For the entrance to the inner sanctuary, Solomon constructed doors of olive wood with five-sided doorposts.
32 De twee deuren ook waren van olieachtige bomen; en hij graveerde daarop graveringen van cherubs, en van palmbomen, en van open bloemen, dewelke hij met goud overtoog; ook trok hij goud over de cherubs en over de palmbomen.
The double doors were made of olive wood, and he carved into them cherubim, palm trees, and open flowers and overlaid the cherubim and palm trees with hammered gold.
33 En alzo maakte hij aan de deuren des tempels posten van olieachtige bomen, uit het vierde deel van de wand.
In the same way he made four-sided doorposts of olive wood for the sanctuary entrance.
34 En de twee deuren waren van dennenhout; de twee zijden der ene deur waren omdraaiende; alzo waren de twee gegraveerde zijden der andere deur omdraaiende.
The two doors were made of cypress wood, and each had two folding panels.
35 En hij graveerde ze met cherubs, en palmbomen, en open bloemen, dewelke hij met goud overtoog, gericht naar het uitgesnedene.
He carved into them cherubim, palm trees, and open flowers; and he overlaid them with gold, hammered evenly over the carvings.
36 Daarna bouwde hij het binnenste voorhof van drie rijen gehouwen stenen, en een rij cederen balken.
Solomon built the inner courtyard with three rows of dressed stone and one row of trimmed cedar beams.
37 In het vierde jaar werd de grond van het huis des HEEREN gelegd, in de maand Ziv;
The foundation of the house of the LORD was laid in the fourth year of Solomon’s reign, in the month of Ziv.

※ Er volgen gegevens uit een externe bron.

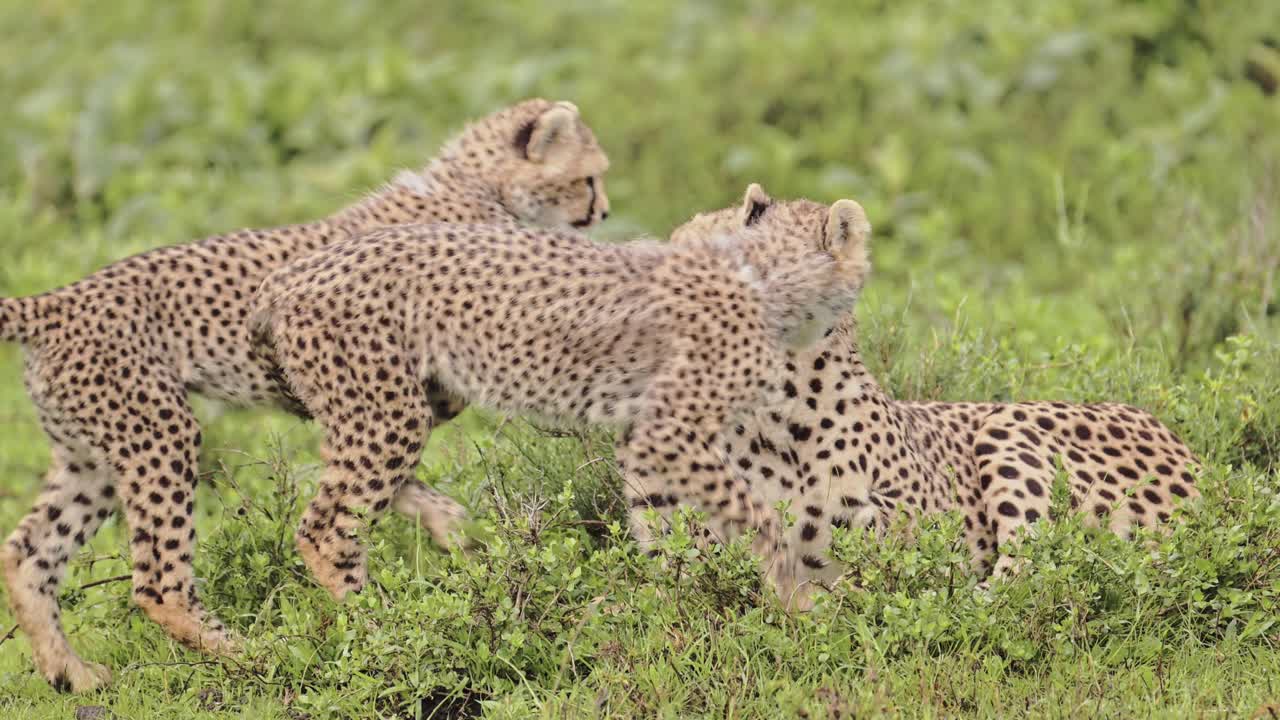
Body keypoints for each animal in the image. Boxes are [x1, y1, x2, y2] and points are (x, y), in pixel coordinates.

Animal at [0, 98, 610, 693]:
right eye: (589, 178)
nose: (602, 213)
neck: (476, 182)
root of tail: (55, 299)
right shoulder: (410, 379)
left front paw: (457, 532)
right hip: (161, 436)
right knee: (186, 573)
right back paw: (285, 648)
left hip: (92, 457)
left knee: (27, 553)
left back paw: (71, 673)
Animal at [247, 183, 874, 607]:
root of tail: (292, 272)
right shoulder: (668, 428)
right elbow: (758, 516)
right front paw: (791, 594)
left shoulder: (643, 433)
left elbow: (666, 521)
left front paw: (680, 594)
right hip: (385, 411)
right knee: (328, 527)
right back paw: (378, 618)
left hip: (417, 397)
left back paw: (455, 530)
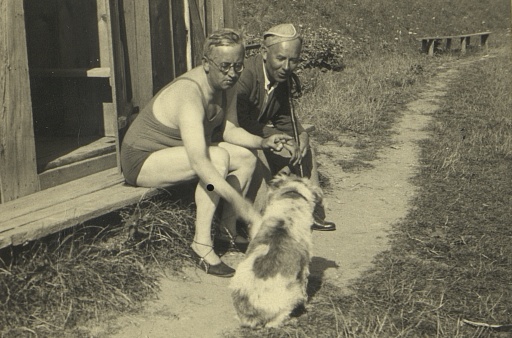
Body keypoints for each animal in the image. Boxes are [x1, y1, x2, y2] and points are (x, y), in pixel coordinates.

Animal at [229, 174, 322, 328]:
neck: (292, 196)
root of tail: (251, 313)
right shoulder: (303, 266)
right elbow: (305, 288)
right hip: (292, 293)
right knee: (274, 323)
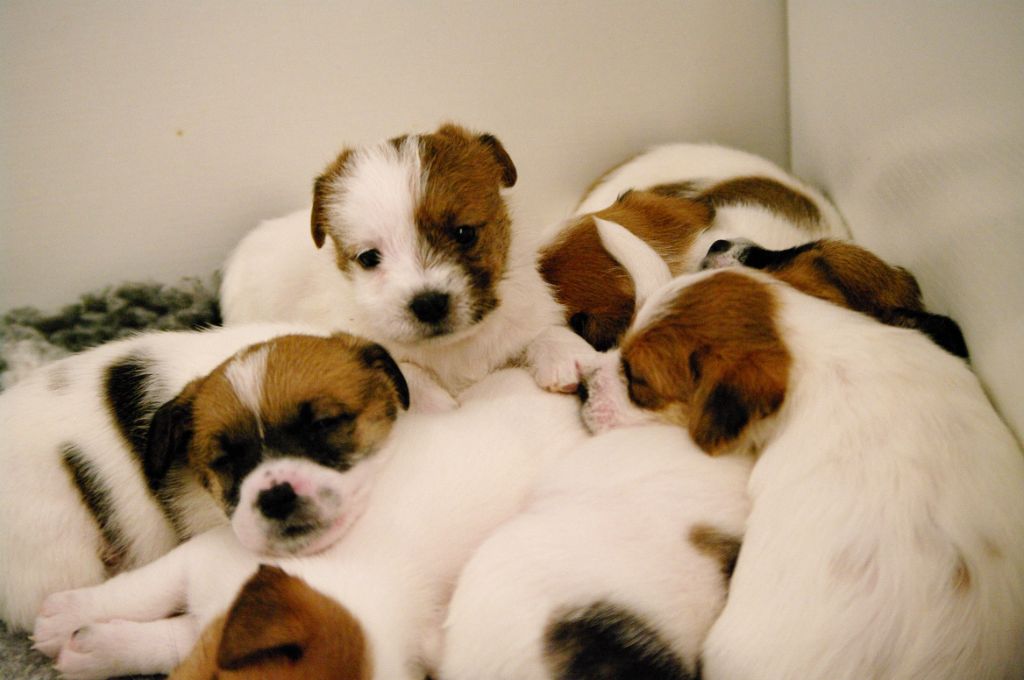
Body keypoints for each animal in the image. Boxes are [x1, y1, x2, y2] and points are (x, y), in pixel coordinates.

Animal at [220, 123, 593, 395]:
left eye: (464, 233)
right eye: (369, 258)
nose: (428, 304)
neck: (453, 349)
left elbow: (540, 330)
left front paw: (565, 352)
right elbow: (409, 372)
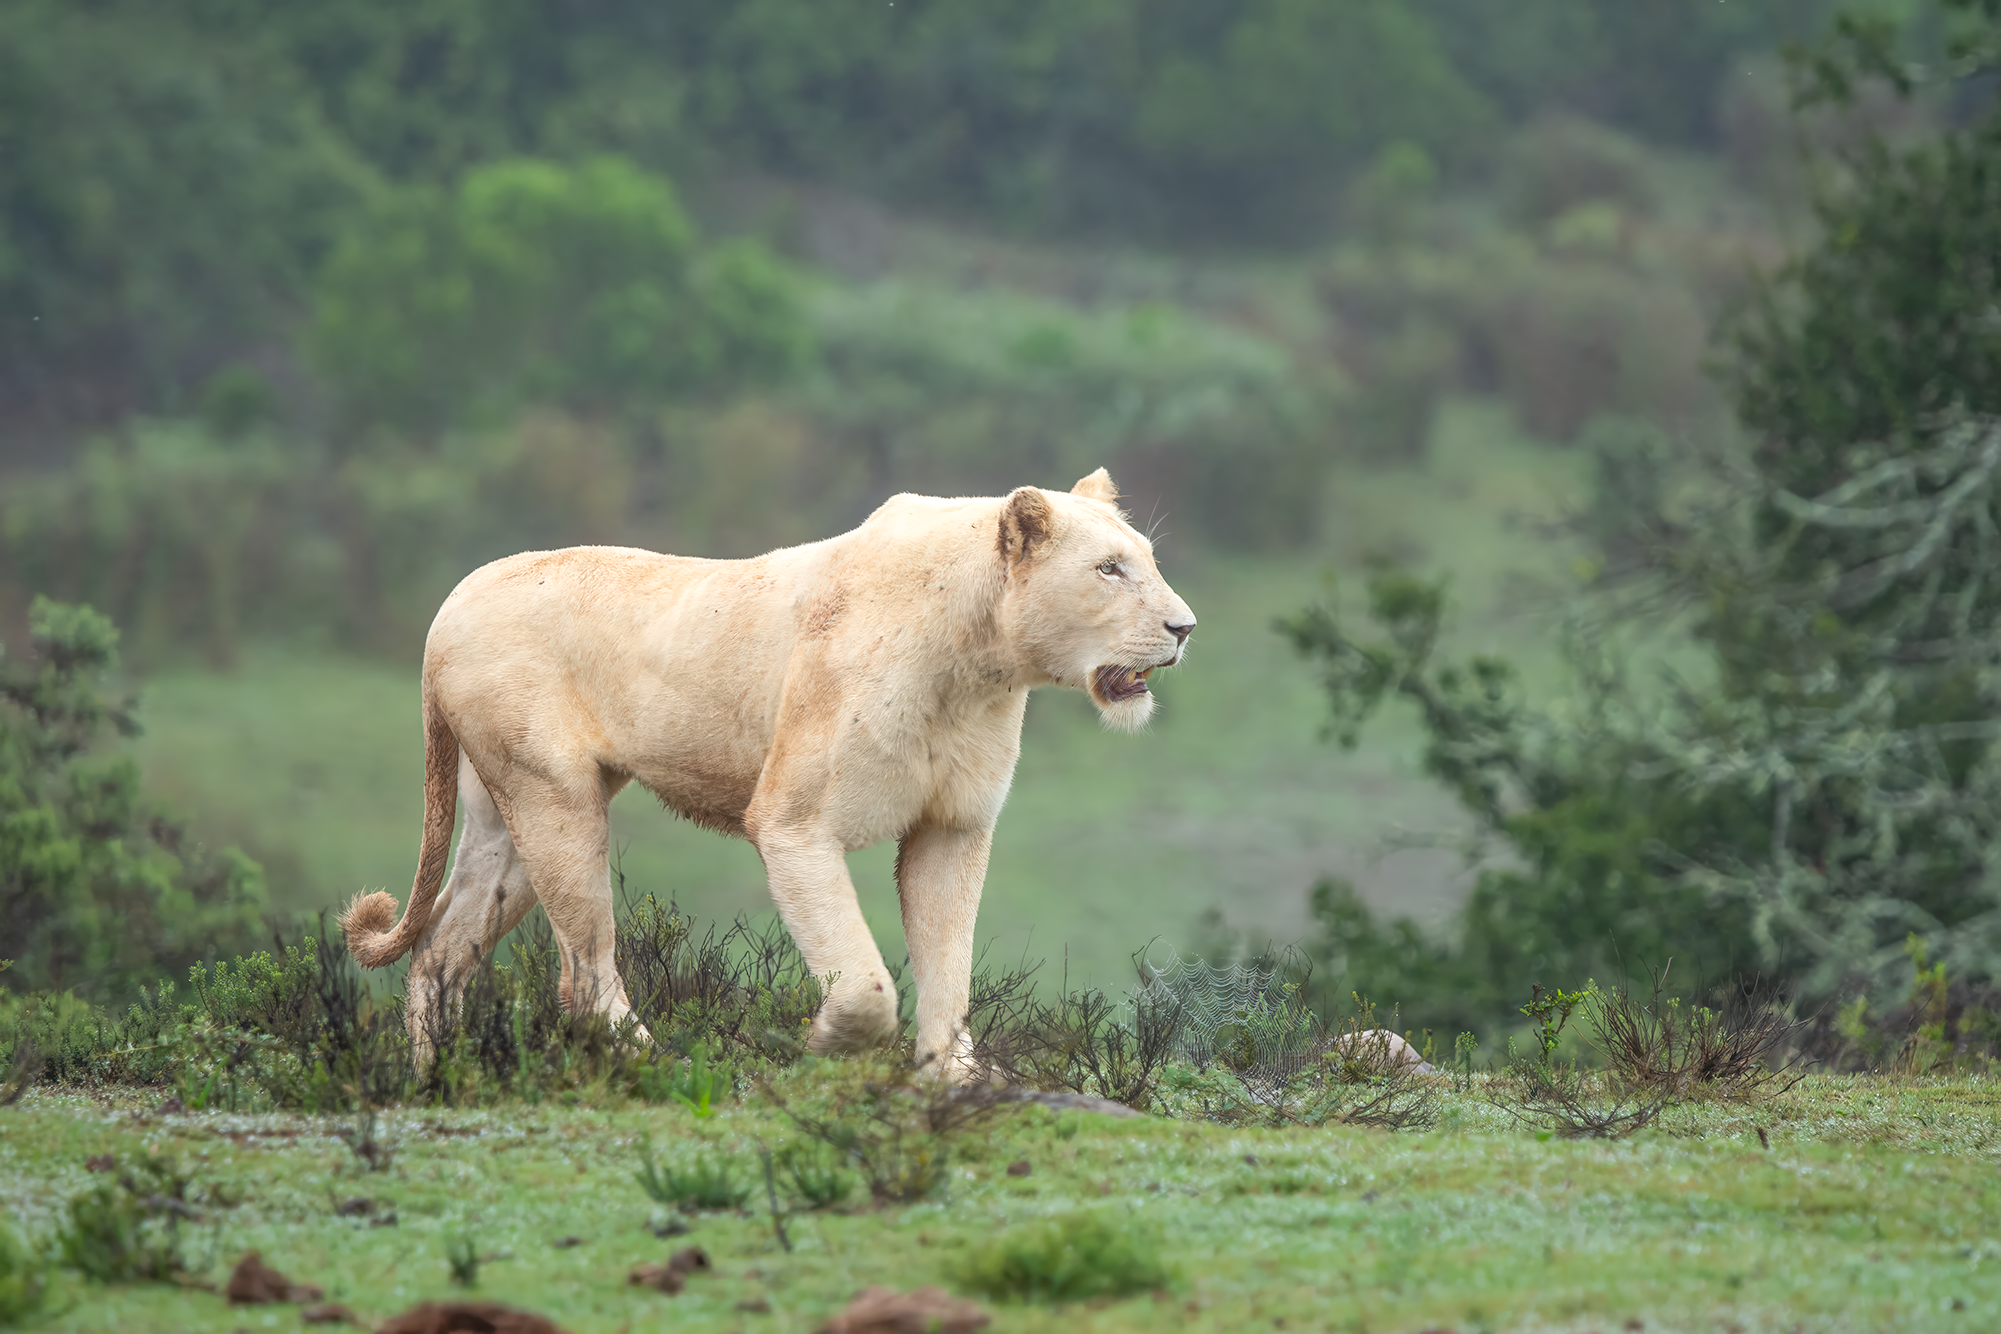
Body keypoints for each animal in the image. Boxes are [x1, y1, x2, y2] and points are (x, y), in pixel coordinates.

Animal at [340, 468, 1195, 1076]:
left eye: (1149, 562)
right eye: (1109, 569)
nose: (1184, 627)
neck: (978, 666)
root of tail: (452, 601)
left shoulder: (951, 827)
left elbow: (948, 972)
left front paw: (951, 1081)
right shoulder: (793, 823)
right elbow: (864, 981)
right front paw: (823, 1049)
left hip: (506, 810)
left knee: (442, 950)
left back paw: (441, 1080)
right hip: (554, 797)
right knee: (582, 971)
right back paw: (663, 1066)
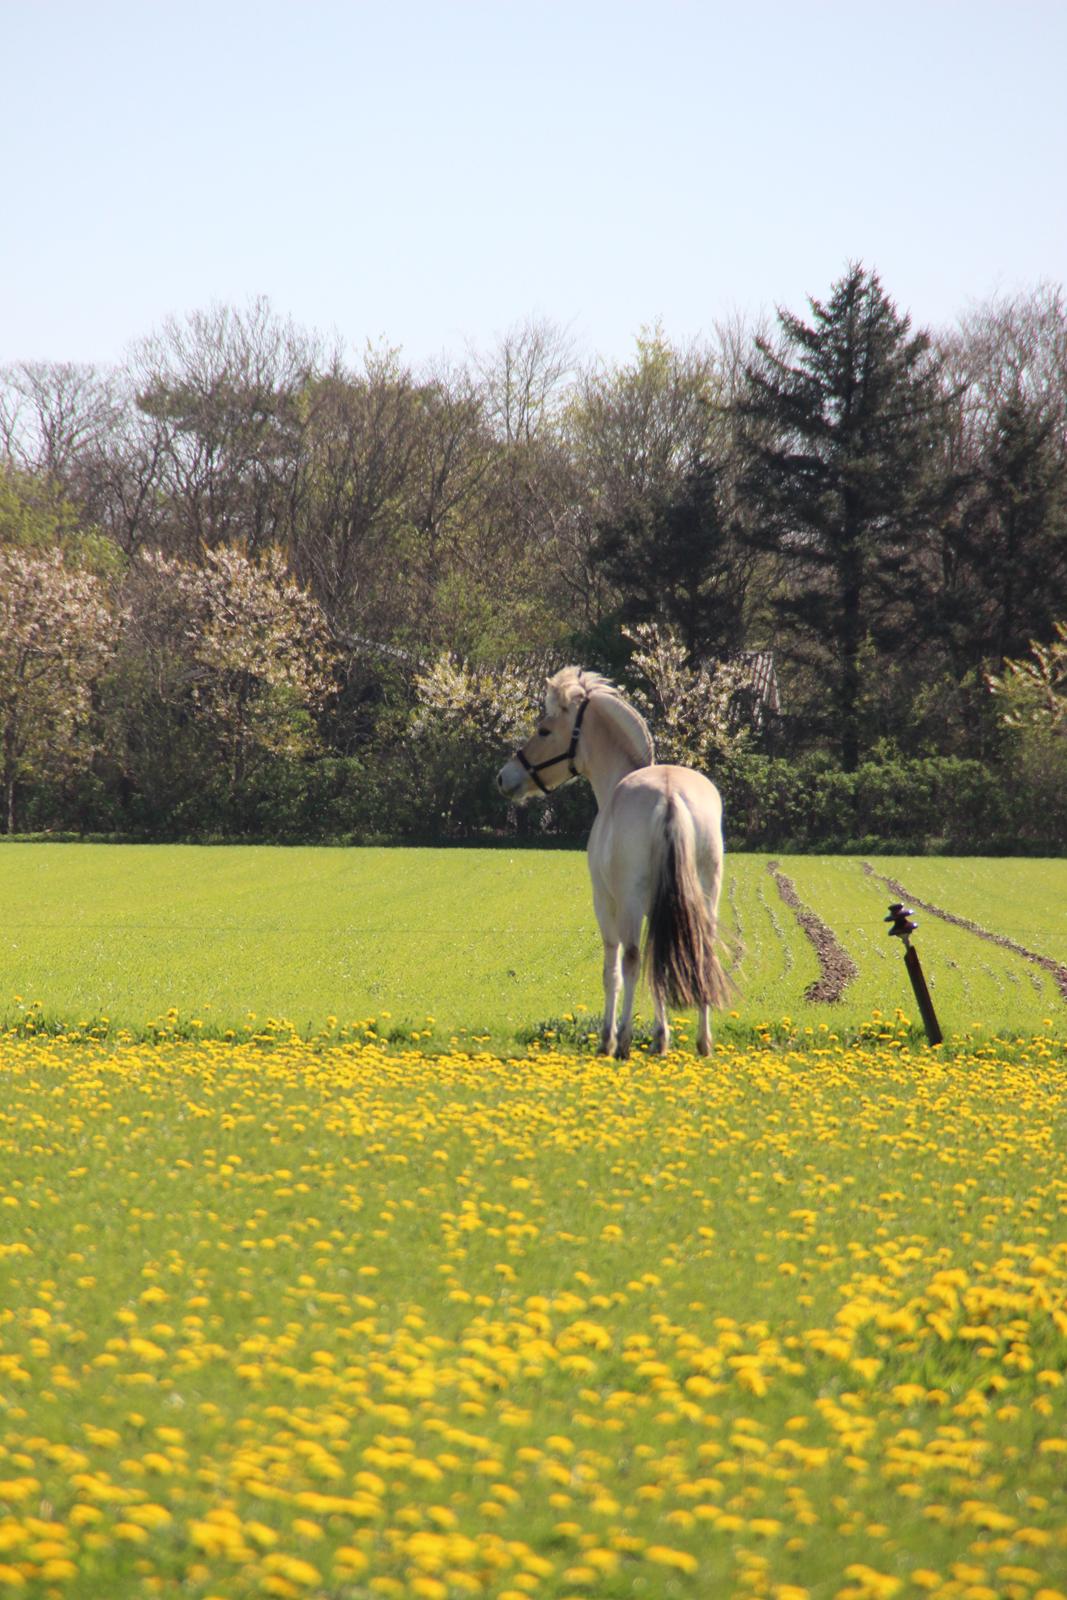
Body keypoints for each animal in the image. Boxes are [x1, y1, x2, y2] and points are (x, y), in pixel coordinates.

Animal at [495, 665, 729, 1056]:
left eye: (544, 730)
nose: (504, 777)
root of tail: (669, 794)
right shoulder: (658, 908)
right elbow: (657, 963)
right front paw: (661, 1036)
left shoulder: (606, 904)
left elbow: (614, 970)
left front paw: (610, 1037)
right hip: (704, 897)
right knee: (699, 953)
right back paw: (703, 1041)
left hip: (629, 903)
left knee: (631, 959)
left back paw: (623, 1043)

38 En in het elfde jaar, in de maand Bul, welke is de achtste maand, was dit huis volmaakt, naar al zijn stukken en naar al zijn behoren; alzo heeft hij zeven jaren daaraan gebouwd.
In his eleventh year and eighth month, the month of Bul, the temple was finished in every detail and according to every specification. So he built the temple in seven years.